═════ TEKS BACAAN
Terkait dirinya sendiri, Yesus juga menegaskan, “Akulah jalan dan kebenaran dan hidup. Tidak ada seorangpun yang datang kepada Bapa, kalau tidak melalui Aku.” (Yoh. 14:6)

Yesus juga mewanti-wanti para murid agar tidak percaya begitu saja dengan orang-orang yang mengaku-aku sebagai Nabi atau Mesias. Tetapi, “dari buahnyalah kalian akan mengenal mereka ….” (Mat. 7:16; Mrk. 4:1-10; Luk. 6:44). Artinya, segala pendakwaan kenabian harus diuji. Dan, barometernya sebenarnya cukup mudah. Lihat saja apa hasil karya pelayanannya: pertobatan dan kelahiran rohani baru. Lihat saja perkembangan kuakitas dan kuantitas murid-muridnya.
══════════
• [SOAL SINGKAT A]:
Tentukan apakah tiap pernyataan berikut sesuai dengan teks tentang ajaran Yesus, lalu jawab ya atau tidak beserta kutipan persis dari teks yang menjadi penentunya. (i) Yesus menyebut dirinya sebagai jalan, kebenaran, dan hidup. (ii) Para murid diminta langsung memercayai siapa pun yang mengaku sebagai Nabi. (iii) Menurut teks, tolok ukur untuk menguji pendakwaan kenabian sulit diterapkan.
• [SOAL SINGKAT B]:
Salin ulang bagian teks tentang ajaran Yesus, dimulai dari kata-kata "Yesus juga mewanti-wanti" dan berhenti setelah kata-kata "dan kuantitas murid-muridnya.".
═════ DATA TERSEDIA
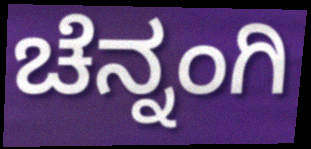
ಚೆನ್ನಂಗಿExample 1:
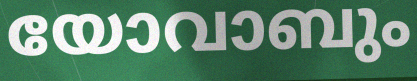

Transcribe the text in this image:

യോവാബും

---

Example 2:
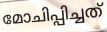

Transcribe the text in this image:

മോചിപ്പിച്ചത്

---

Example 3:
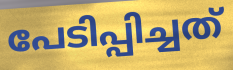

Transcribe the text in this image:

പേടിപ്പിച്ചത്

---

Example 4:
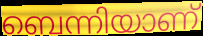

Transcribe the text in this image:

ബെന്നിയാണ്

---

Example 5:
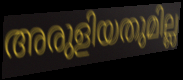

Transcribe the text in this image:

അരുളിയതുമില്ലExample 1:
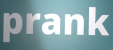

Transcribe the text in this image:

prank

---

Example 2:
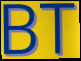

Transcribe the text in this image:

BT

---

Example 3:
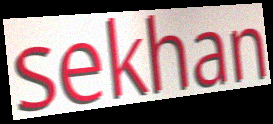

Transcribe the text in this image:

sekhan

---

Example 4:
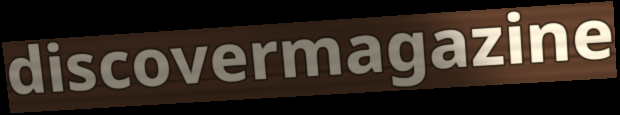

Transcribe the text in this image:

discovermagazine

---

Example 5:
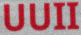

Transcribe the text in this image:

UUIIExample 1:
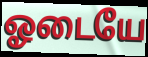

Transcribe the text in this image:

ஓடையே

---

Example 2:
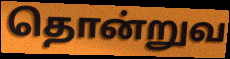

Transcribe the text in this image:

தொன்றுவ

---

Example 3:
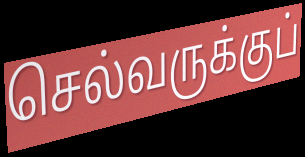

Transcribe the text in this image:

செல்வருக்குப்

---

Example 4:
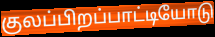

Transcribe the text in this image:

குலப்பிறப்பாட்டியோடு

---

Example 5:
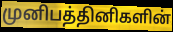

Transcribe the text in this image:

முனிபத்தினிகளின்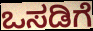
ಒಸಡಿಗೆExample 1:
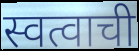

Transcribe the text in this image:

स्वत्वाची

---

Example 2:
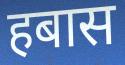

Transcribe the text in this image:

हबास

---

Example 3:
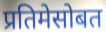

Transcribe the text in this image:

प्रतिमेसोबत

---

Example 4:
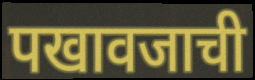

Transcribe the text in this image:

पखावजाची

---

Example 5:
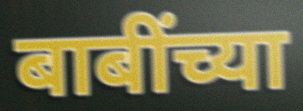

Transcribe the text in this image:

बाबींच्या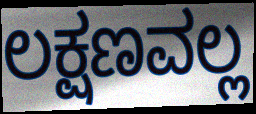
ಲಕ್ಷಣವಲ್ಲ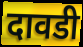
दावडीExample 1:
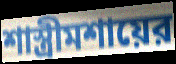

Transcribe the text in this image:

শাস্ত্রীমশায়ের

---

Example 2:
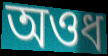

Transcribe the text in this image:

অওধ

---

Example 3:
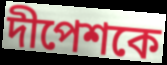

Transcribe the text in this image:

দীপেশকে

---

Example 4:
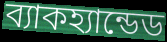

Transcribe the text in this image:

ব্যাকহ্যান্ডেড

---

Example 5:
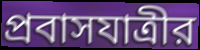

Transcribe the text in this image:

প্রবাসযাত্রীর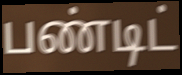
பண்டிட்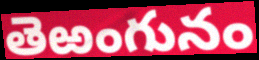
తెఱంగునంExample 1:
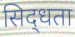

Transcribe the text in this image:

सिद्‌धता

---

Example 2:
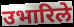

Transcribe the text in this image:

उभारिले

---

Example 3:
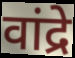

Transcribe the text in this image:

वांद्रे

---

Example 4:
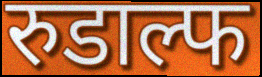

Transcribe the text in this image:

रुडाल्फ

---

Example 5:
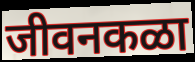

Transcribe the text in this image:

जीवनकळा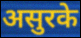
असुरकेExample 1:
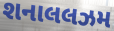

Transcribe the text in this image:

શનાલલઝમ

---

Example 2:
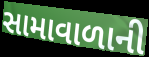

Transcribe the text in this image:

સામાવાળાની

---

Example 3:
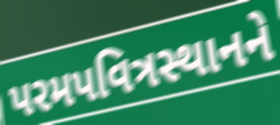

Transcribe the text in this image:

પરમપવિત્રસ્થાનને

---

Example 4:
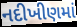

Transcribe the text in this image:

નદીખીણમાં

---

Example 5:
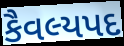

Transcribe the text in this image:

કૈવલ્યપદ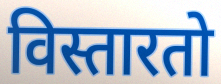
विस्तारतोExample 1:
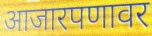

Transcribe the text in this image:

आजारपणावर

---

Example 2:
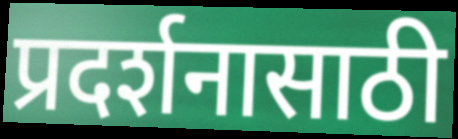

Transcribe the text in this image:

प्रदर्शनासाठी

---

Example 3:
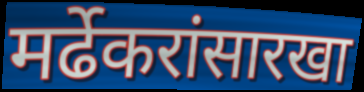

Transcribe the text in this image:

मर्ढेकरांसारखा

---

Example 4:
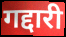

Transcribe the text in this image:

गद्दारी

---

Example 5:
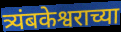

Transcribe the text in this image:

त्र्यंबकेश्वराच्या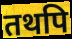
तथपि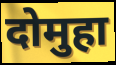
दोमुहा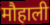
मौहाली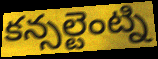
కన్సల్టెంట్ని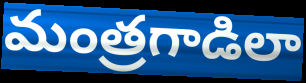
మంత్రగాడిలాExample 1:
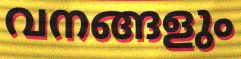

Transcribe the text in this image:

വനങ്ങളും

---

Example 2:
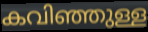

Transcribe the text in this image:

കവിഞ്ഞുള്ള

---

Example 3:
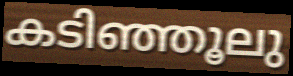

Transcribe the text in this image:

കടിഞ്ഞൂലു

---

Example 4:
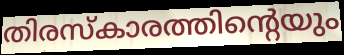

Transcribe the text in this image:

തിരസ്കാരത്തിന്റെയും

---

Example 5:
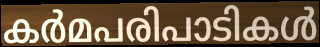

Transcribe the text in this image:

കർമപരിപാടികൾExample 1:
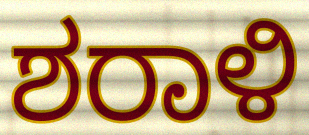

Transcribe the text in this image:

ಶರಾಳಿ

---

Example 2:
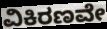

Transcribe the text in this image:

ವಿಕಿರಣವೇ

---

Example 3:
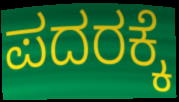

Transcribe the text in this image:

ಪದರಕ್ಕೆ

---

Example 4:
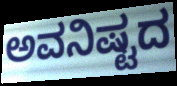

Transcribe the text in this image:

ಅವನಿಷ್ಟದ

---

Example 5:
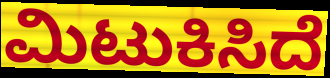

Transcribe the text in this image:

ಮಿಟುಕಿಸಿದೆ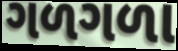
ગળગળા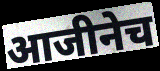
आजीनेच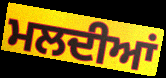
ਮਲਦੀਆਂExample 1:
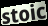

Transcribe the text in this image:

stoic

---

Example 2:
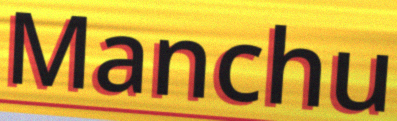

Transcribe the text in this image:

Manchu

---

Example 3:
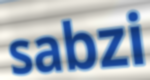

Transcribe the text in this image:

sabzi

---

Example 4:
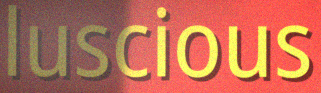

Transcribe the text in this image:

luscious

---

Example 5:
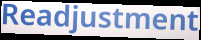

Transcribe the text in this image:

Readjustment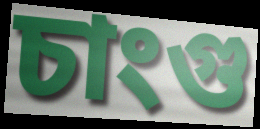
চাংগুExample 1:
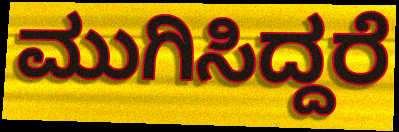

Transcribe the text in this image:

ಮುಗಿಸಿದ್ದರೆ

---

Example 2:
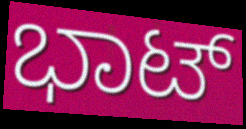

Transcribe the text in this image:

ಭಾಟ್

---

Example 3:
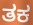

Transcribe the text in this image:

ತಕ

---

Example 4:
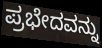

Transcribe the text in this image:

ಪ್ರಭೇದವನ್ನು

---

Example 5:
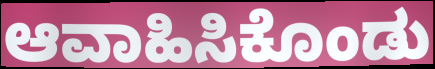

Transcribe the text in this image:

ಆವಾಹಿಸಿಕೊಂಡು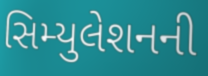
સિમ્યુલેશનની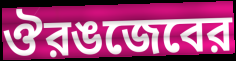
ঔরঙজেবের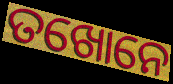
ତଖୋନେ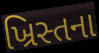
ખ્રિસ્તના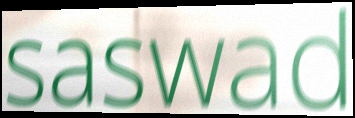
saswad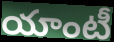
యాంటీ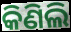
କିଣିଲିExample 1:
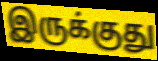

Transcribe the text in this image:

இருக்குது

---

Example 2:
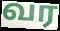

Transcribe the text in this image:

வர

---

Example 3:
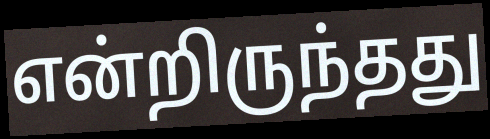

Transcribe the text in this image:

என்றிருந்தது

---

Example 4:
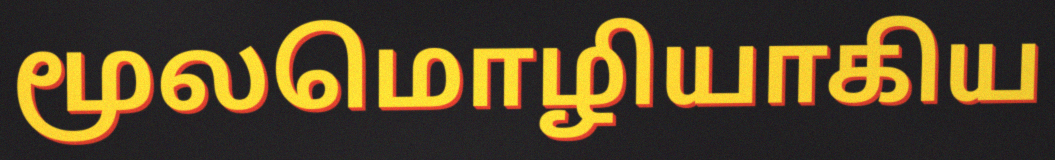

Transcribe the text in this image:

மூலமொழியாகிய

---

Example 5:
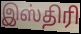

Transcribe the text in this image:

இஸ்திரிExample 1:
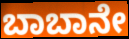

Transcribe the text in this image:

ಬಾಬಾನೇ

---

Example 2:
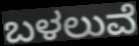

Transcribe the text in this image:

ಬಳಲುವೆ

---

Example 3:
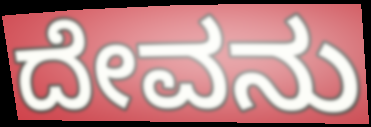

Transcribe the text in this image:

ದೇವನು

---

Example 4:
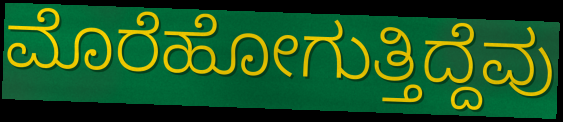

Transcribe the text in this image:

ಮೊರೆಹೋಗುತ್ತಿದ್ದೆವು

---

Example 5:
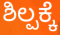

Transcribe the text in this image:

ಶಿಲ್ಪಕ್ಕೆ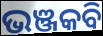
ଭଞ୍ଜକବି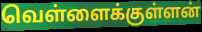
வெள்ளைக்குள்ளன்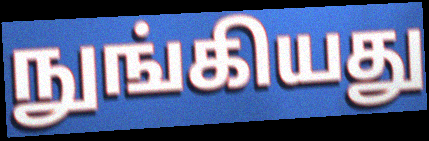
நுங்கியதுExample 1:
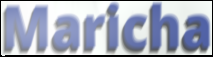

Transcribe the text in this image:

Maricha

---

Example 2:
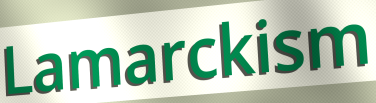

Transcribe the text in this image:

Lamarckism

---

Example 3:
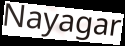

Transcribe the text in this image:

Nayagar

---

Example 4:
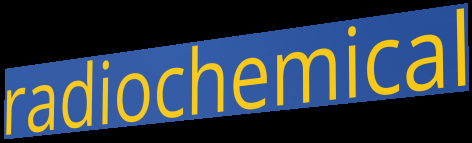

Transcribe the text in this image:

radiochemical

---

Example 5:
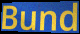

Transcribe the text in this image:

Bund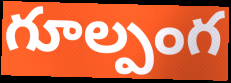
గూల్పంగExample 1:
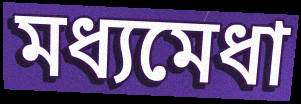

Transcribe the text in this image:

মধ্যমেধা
══════════
• [JAWABAN A]:
(i) Ya: "Akulah jalan dan kebenaran dan hidup."
(ii) Tidak: "Yesus juga mewanti-wanti para murid agar tidak percaya begitu saja dengan orang-orang yang mengaku-aku sebagai Nabi atau Mesias."
(iii) Tidak: "Dan, barometernya sebenarnya cukup mudah."

• [JAWABAN B]:
Yesus juga mewanti-wanti para murid agar tidak percaya begitu saja dengan orang-orang yang mengaku-aku sebagai Nabi atau Mesias. Tetapi, “dari buahnyalah kalian akan mengenal mereka ….” (Mat. 7:16; Mrk. 4:1-10; Luk. 6:44). Artinya, segala pendakwaan kenabian harus diuji. Dan, barometernya sebenarnya cukup mudah. Lihat saja apa hasil karya pelayanannya: pertobatan dan kelahiran rohani baru. Lihat saja perkembangan kuakitas dan kuantitas murid-muridnya.